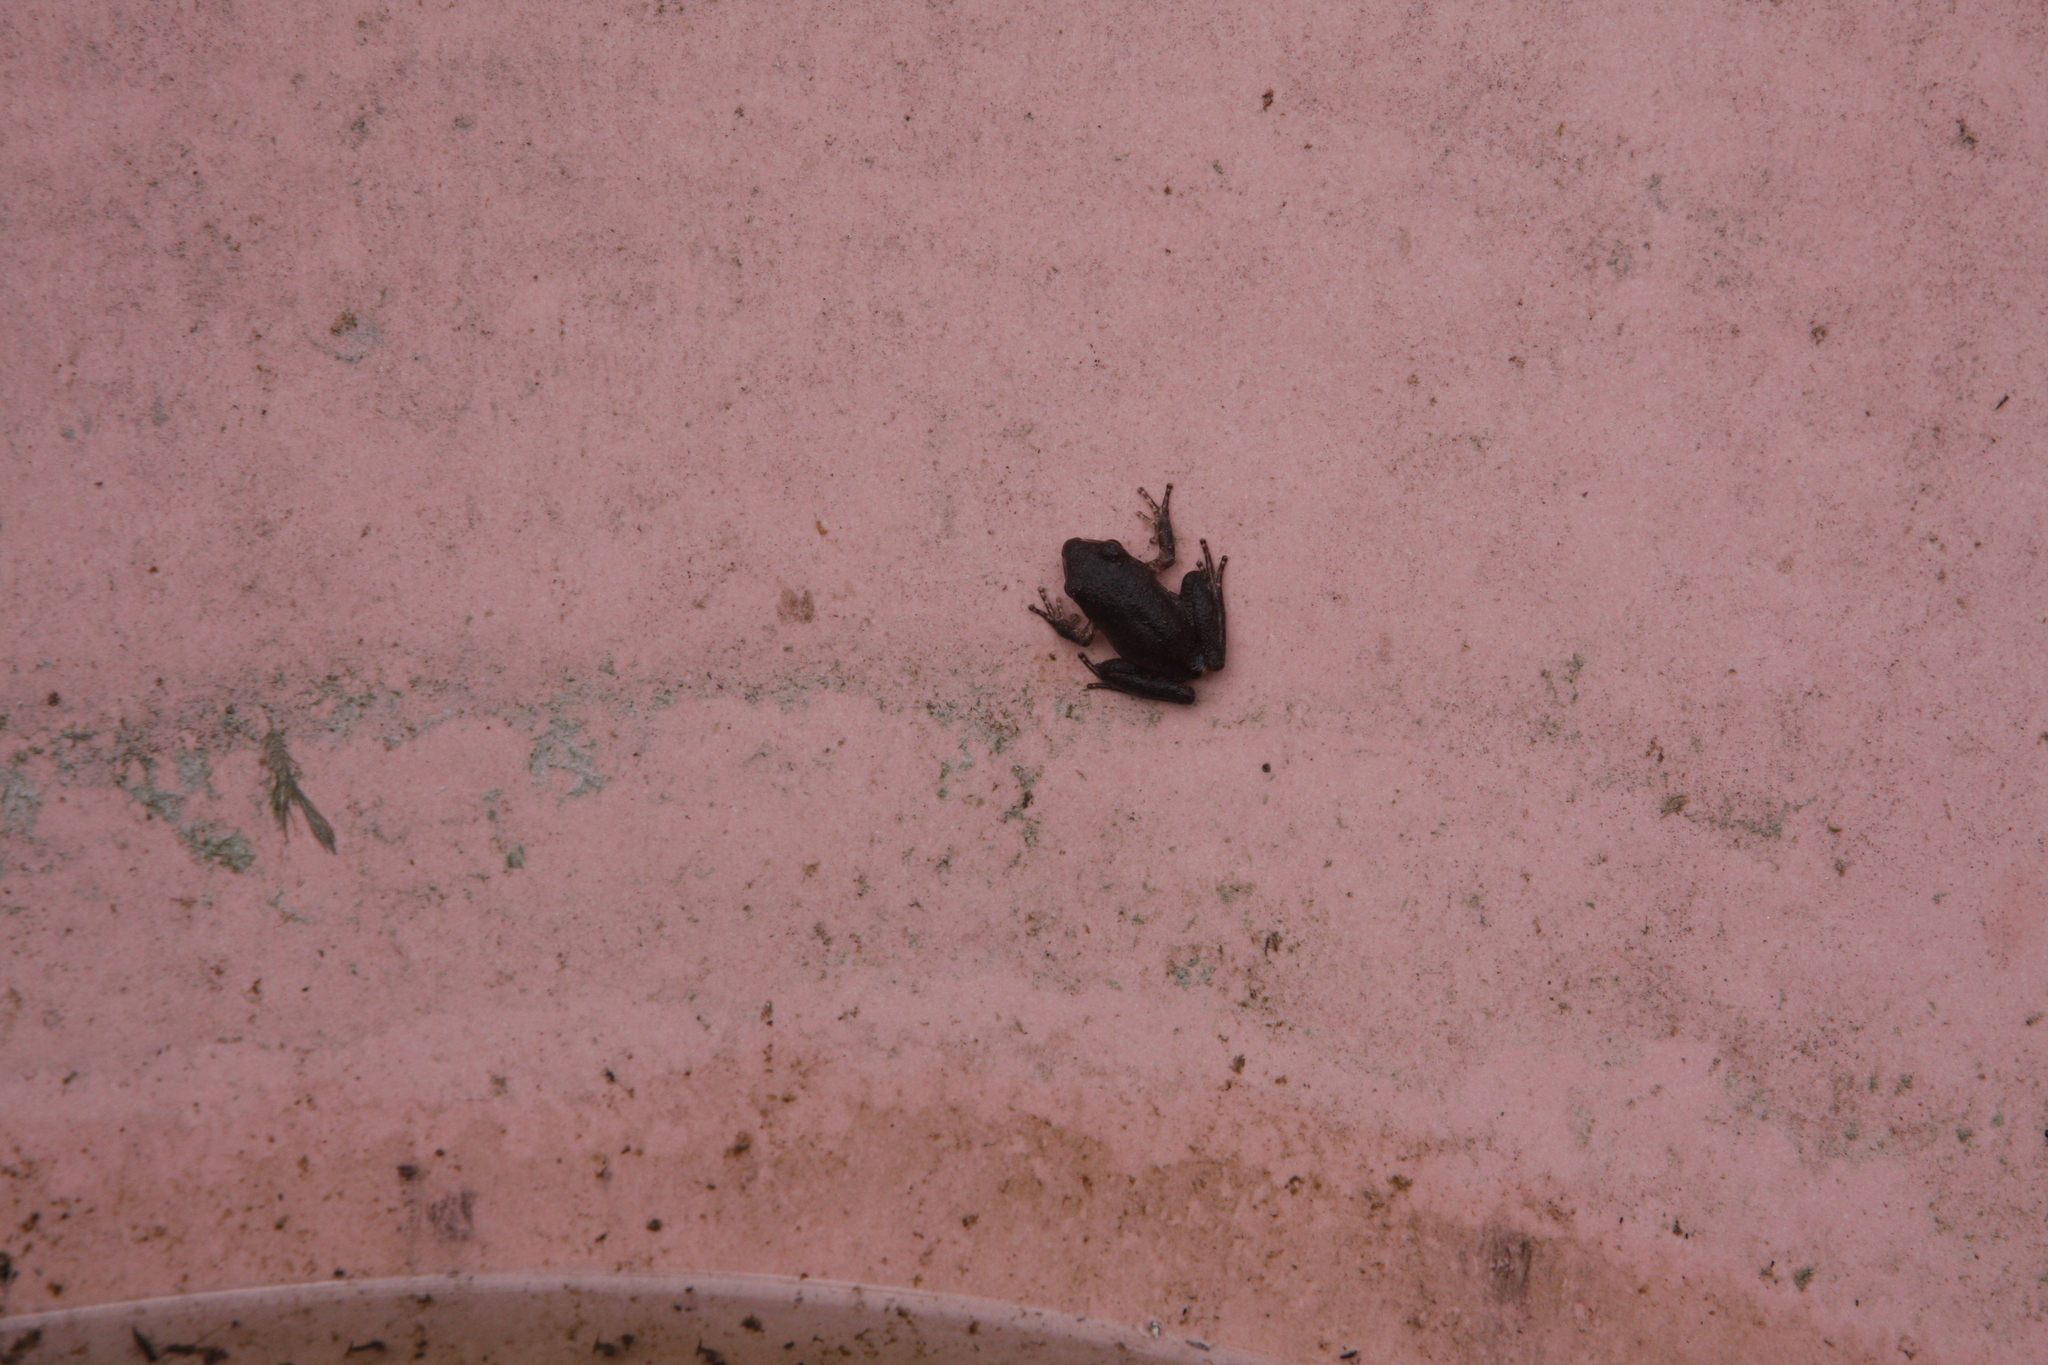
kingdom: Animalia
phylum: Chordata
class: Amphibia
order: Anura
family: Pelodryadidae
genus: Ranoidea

★ ★ ★ ★ ★ ★ ★

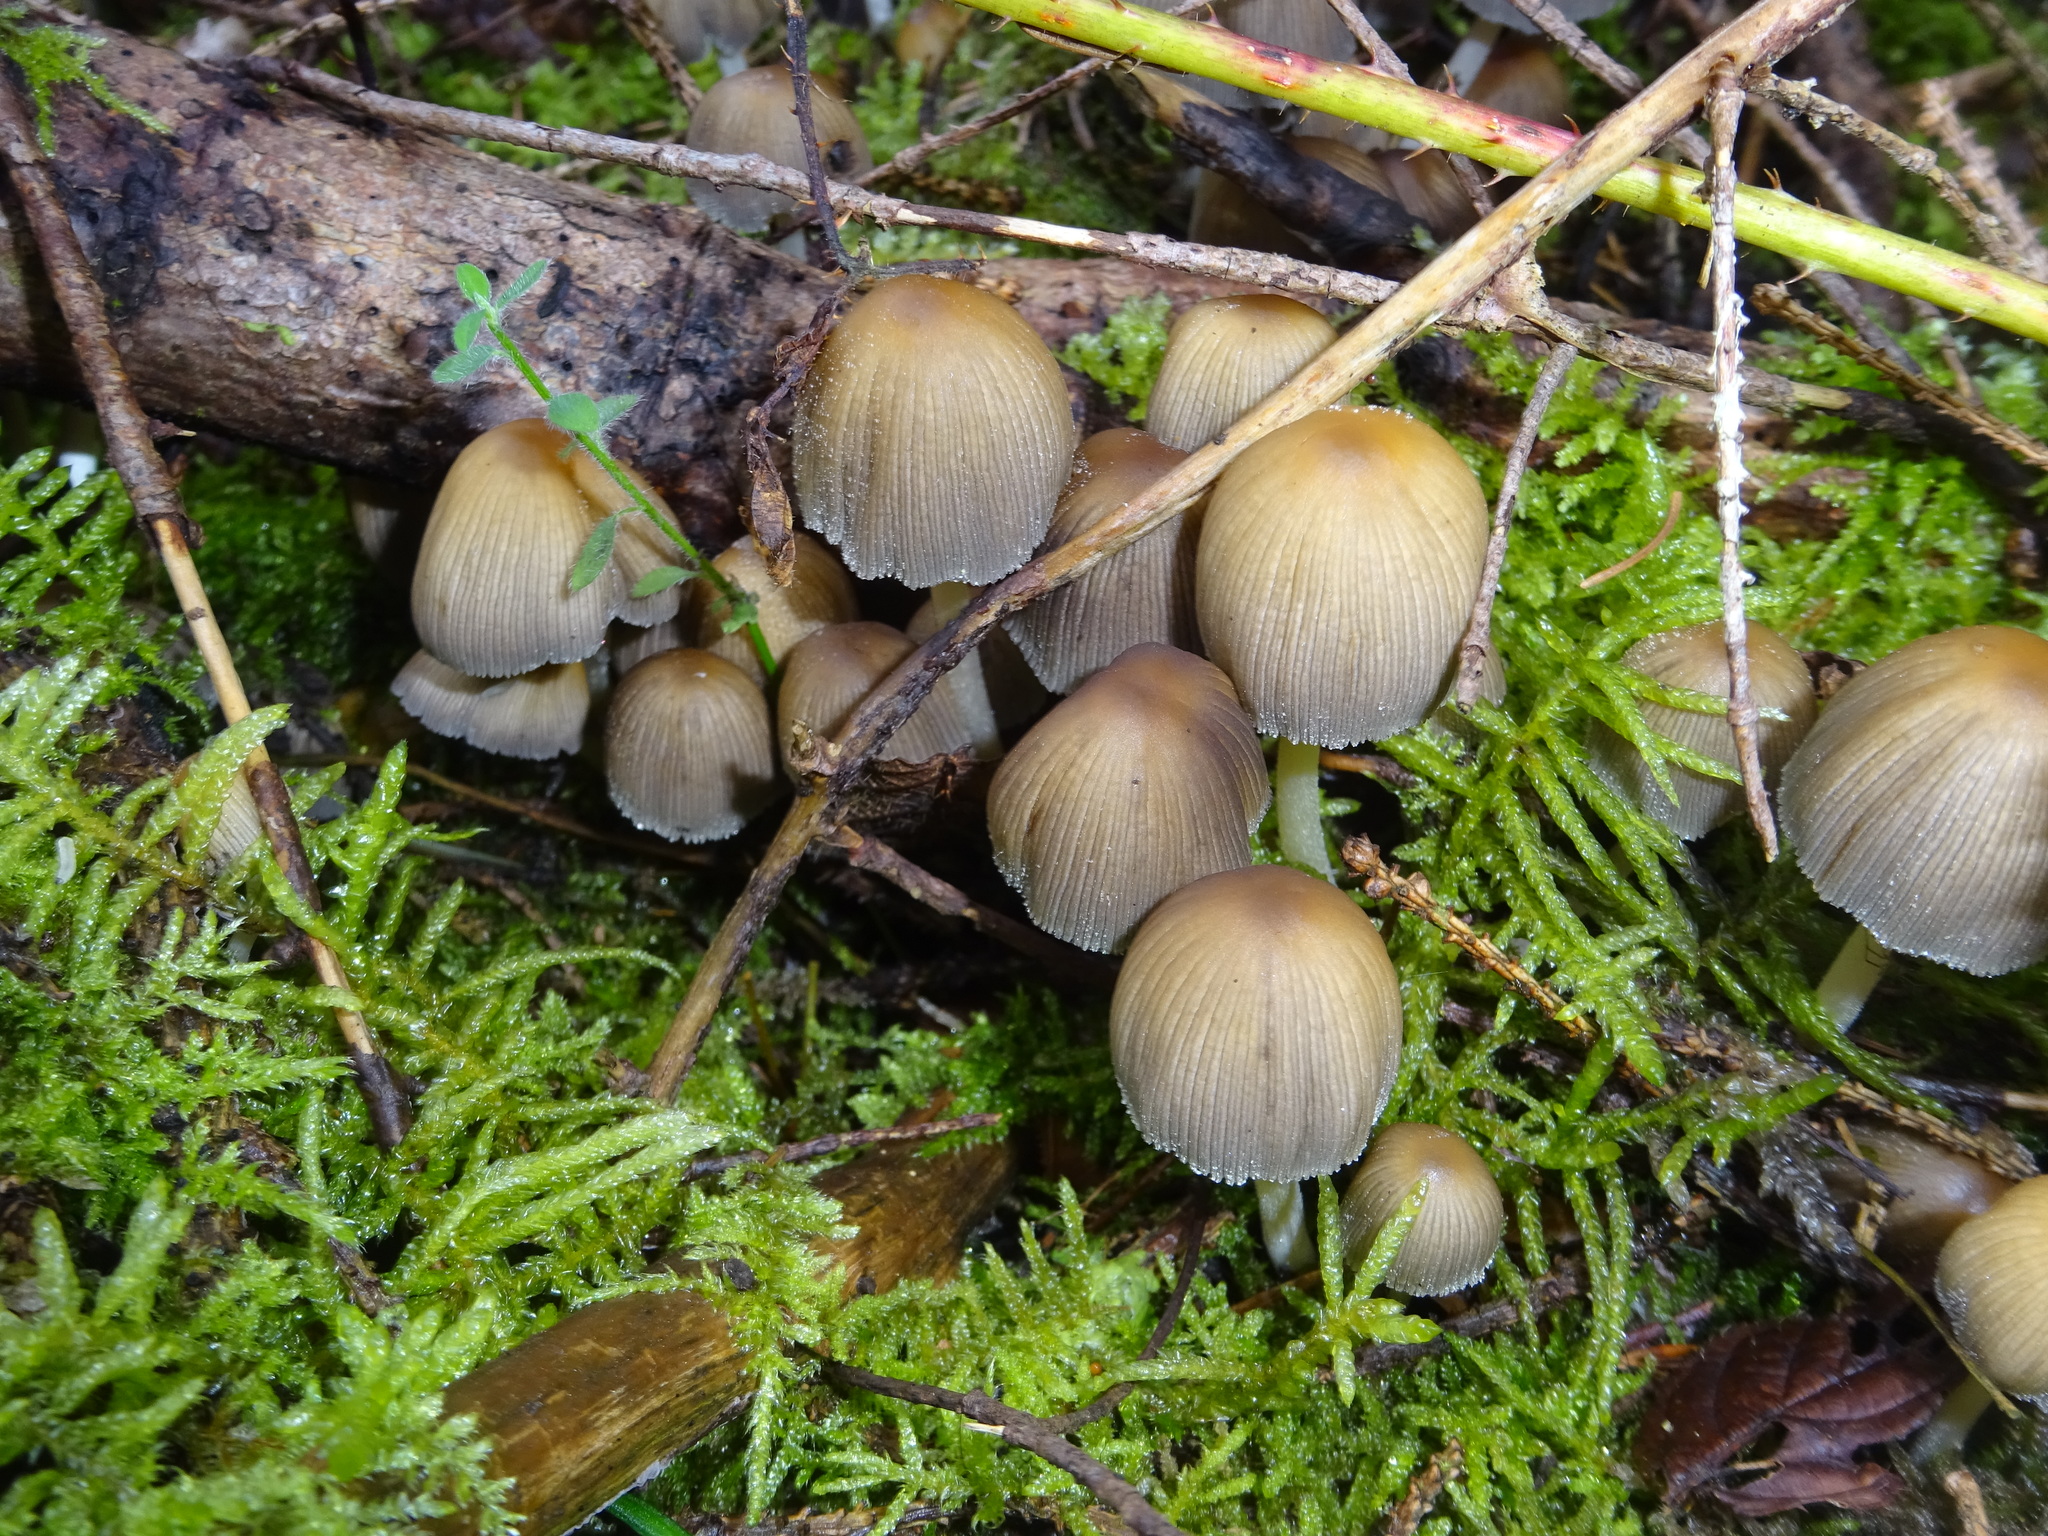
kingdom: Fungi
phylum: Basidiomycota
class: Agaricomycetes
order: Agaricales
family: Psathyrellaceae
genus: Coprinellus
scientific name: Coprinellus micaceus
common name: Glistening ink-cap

★ ★ ★ ★ ★ ★ ★

**The task**
Rewrite the material between the lines holding "class: Agaricomycetes" and "common name: Glistening ink-cap", inclusive, swapping "common name" for "vernacular name" and leaving everything else unchanged.

**Full response**
class: Agaricomycetes
order: Agaricales
family: Psathyrellaceae
genus: Coprinellus
scientific name: Coprinellus micaceus
vernacular name: Glistening ink-cap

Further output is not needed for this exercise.